The large value of "B" would be a coefficient of a variable usually called "X" in your model. Usually, "X" has a real world meaning (could be income, could be a measured volume of something, etc.). So the job is to interpret this "B" in terms of "X". The usual definition (in ordinary least squares) is that a ONE UNIT increase in "X" corresponds to a "B" increase in "Y" (where "Y" is the dependent variable which you are modeling). It is similar (but not exact) when interpreting for a logistic regression: a ONE UNIT increase in "X" corresponds to a B increase in the log-odds (which is "Y" in this case). Therefore EXP(B) tells you the proportional increase in the odds for a ONE UNIT increase in "X". So the question which may help is "What does a ONE UNIT increase in X mean in the real world?" This may make the apparent extreme value seem more sensible. Another thing to ask is what is the range of X values in your data? for if this is much smaller than 1 then EXP(B) is effectively extrapolating well beyond what you have observed in the "X space" (something which is generally not recommended because the relationship may be different).

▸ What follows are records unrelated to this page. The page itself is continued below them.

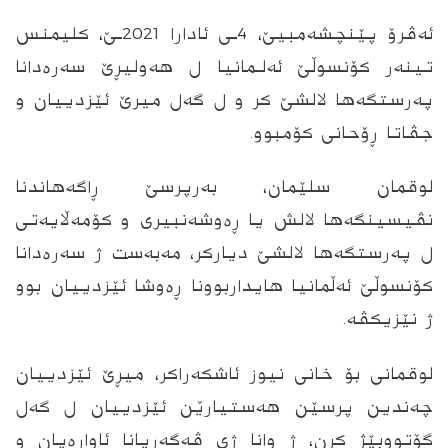
ئەڤرۆ پێنچشەمبیێ، 4ـی ئادارا 2021ـێ، کلیمنس
تینەر کۆنسوڵێ ئەلـمانیا ل هەولیڕێ سەرەدانا
پەرستگەها لالشێ کر و ل گەل میرێ ئێزدییان و
جڤاتا ڕۆحانی کۆمبوو.
لوقمان سلێمان، بەرپرسێ ڕاگەهاندنا
نڤیسینگەها لالش یا ڕەوشەنبیری و کۆمەڵایەتی
ل پەرستگەها لالشێ دیارکر، مەبەست ژ سەرەدانا
کۆنسوڵێ ئەڵمانیا هایداربوونا ڕەوشا ئێزدییان بوو
ژ نێزیکڤە.
لوقمانی بۆ خانی نیوز ئاشکەراکر، میڕێ ئێزدییان
چەندین پرسێن هەستیارێن ئێزدییان ل گەل
گۆتووبێژ کرن، ژ وانا ژی ڤەگەڕیانا ئاوارەیان و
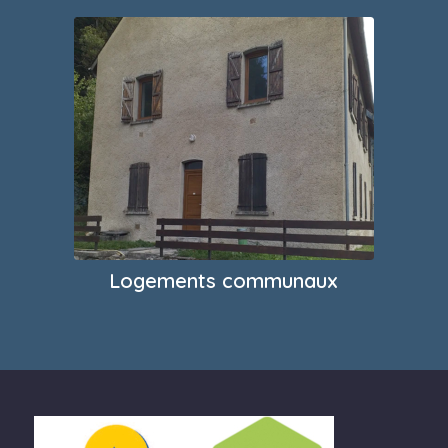
Logements communaux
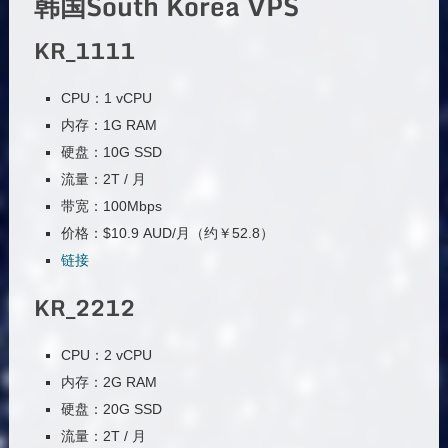
韩国South Korea VPS
KR_1111
CPU：1 vCPU
内存：1G RAM
硬盘：10G SSD
流量：2T / 月
带宽：100Mbps
价格：$10.9 AUD/月（约￥52.8）
链接
KR_2212
CPU：2 vCPU
内存：2G RAM
硬盘：20G SSD
流量：2T / 月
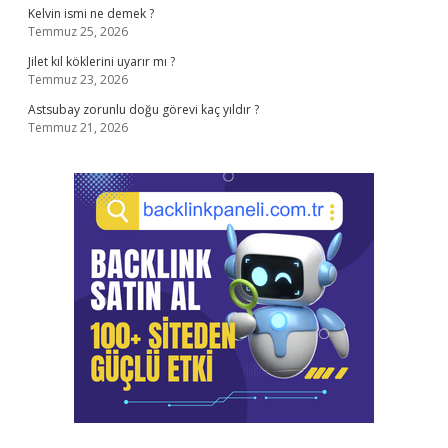
Kelvin ismi ne demek ?
Temmuz 25, 2026
Jilet kıl köklerini uyarır mı ?
Temmuz 23, 2026
Astsubay zorunlu doğu görevi kaç yıldır ?
Temmuz 21, 2026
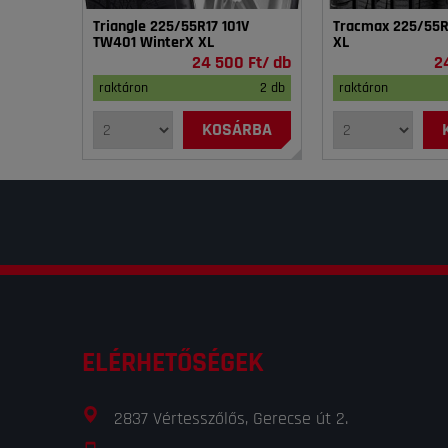
Triangle 225/55R17 101V
Tracmax 225/55R1
TW401 WinterX XL
XL
24 500 Ft/ db
2
raktáron
2 db
raktáron
KOSÁRBA
ELÉRHETŐSÉGEK
2837 Vértesszőlős, Gerecse út 2.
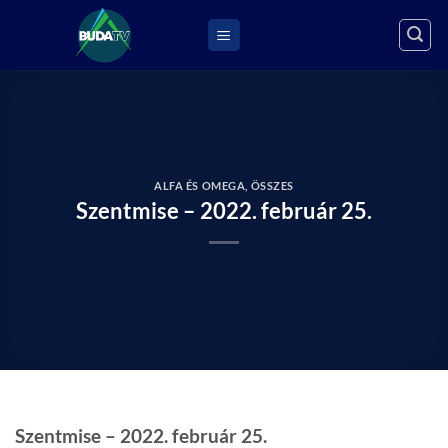
Skip
to
content
ALFA ÉS OMEGA
,
ÖSSZES
Szentmise – 2022. február 25.
Szentmise – 2022. február 25.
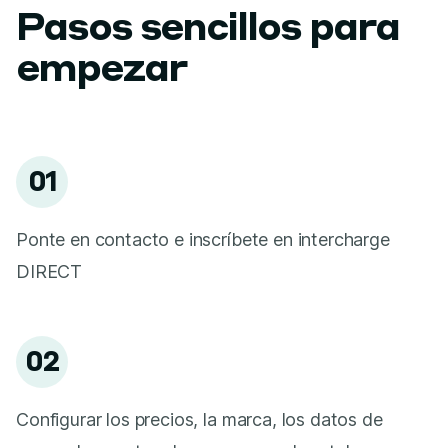
Pasos sencillos para
empezar
01
Ponte en contacto e inscríbete en intercharge
DIRECT
02
Configurar los precios, la marca, los datos de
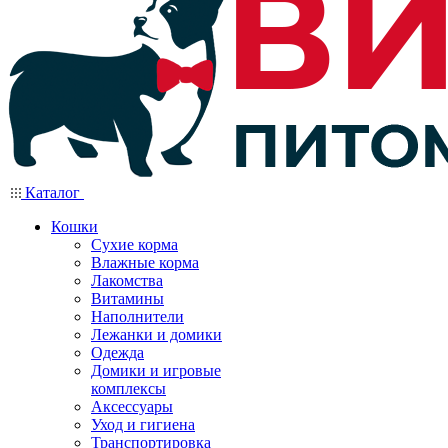
Каталог
Кошки
Сухие корма
Влажные корма
Лакомства
Витамины
Наполнители
Лежанки и домики
Одежда
Домики и игровые
комплексы
Аксессуары
Уход и гигиена
Транспортировка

Put more succinctly the numerical value of your betas is related to the scale at which you measure your X variables (or independent variables).

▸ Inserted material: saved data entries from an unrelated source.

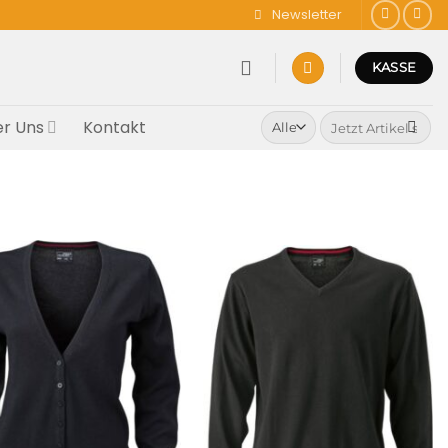
Newsletter
KASSE
Suchen
r Uns
Kontakt
nach:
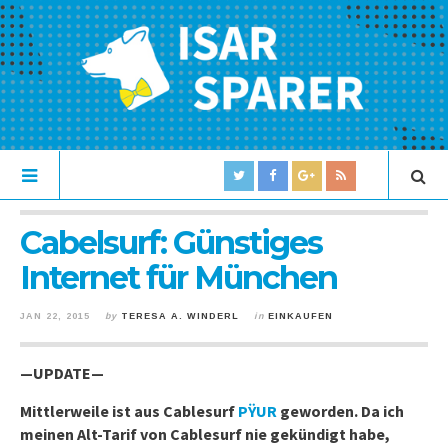
Cabelsurf: Günstiges
Internet für München
JAN 22, 2015
by
TERESA A. WINDERL
in
EINKAUFEN
—UPDATE—
Mittlerweile ist aus Cablesurf
PŸUR
geworden. Da ich
meinen Alt-Tarif von Cablesurf nie gekündigt habe,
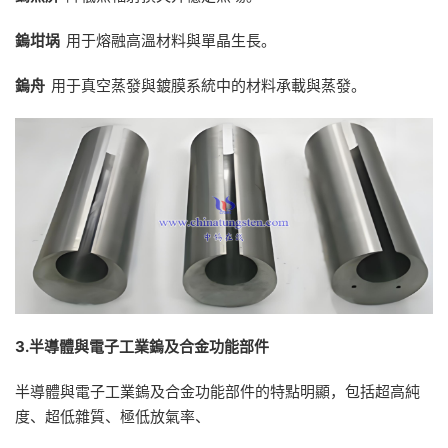
鎢坩埚
用于熔融高溫材料與單晶生長。
鎢舟
用于真空蒸發與鍍膜系統中的材料承載與蒸發。
3.
半導體與電子工業鎢及合金功能部件
半導體與電子工業鎢及合金功能部件的特點明顯，包括超高純
度、超低雜質、極低放氣率、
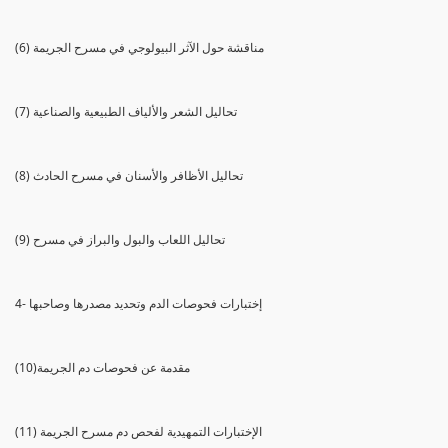
(6) مناقشة حول الآثر البيولوجي في مسرح الجريمة
(7) تحاليل الشعر والألياف الطبيعية والصناعية
(8) تحاليل الأظافر والأسنان في مسرح الحادث
(9) تحاليل اللعاب والبول والبراز في مسرح
4- إختبارات فحوصات الدم وتحديد مصدرها وصاحبها
(10)مقدمة عن فحوصات دم الجريمة
(11) الإختبارات التمهيدية لفحص دم مسرح الجريمة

The easiest mathematical way to see this is the form of the simple ordinary least squares estimate which is
B=(standard deviation of Y) / (standard deviation of X) * (correlation between Y and X)
This result is not exact in logistic regression, but it does approximately happen.
I would also recommend that replacing the observed proportions with (r_i+1)/(n_i+2) is not a bad way to go before plugging them into the logistic function, because it can help guard against creating extreme logit values (which are only an artifact of your choice of "small number"). Extreme logit values can create outliers and influential points in the regression, and this can make your regression coefficients highly sensitive to these observations, or to be more precise, to your particular choice of "small number".
This has been called "Laplace's rule of succession" (add 1 success and 1 failure to what was observed) and it effectively "pulls" the proportion back towards 1/2, with less "pulling" the greater n_i is. In Bayesian language it corresponds to the prior information that it is possible for both of the binary outcomes to occur.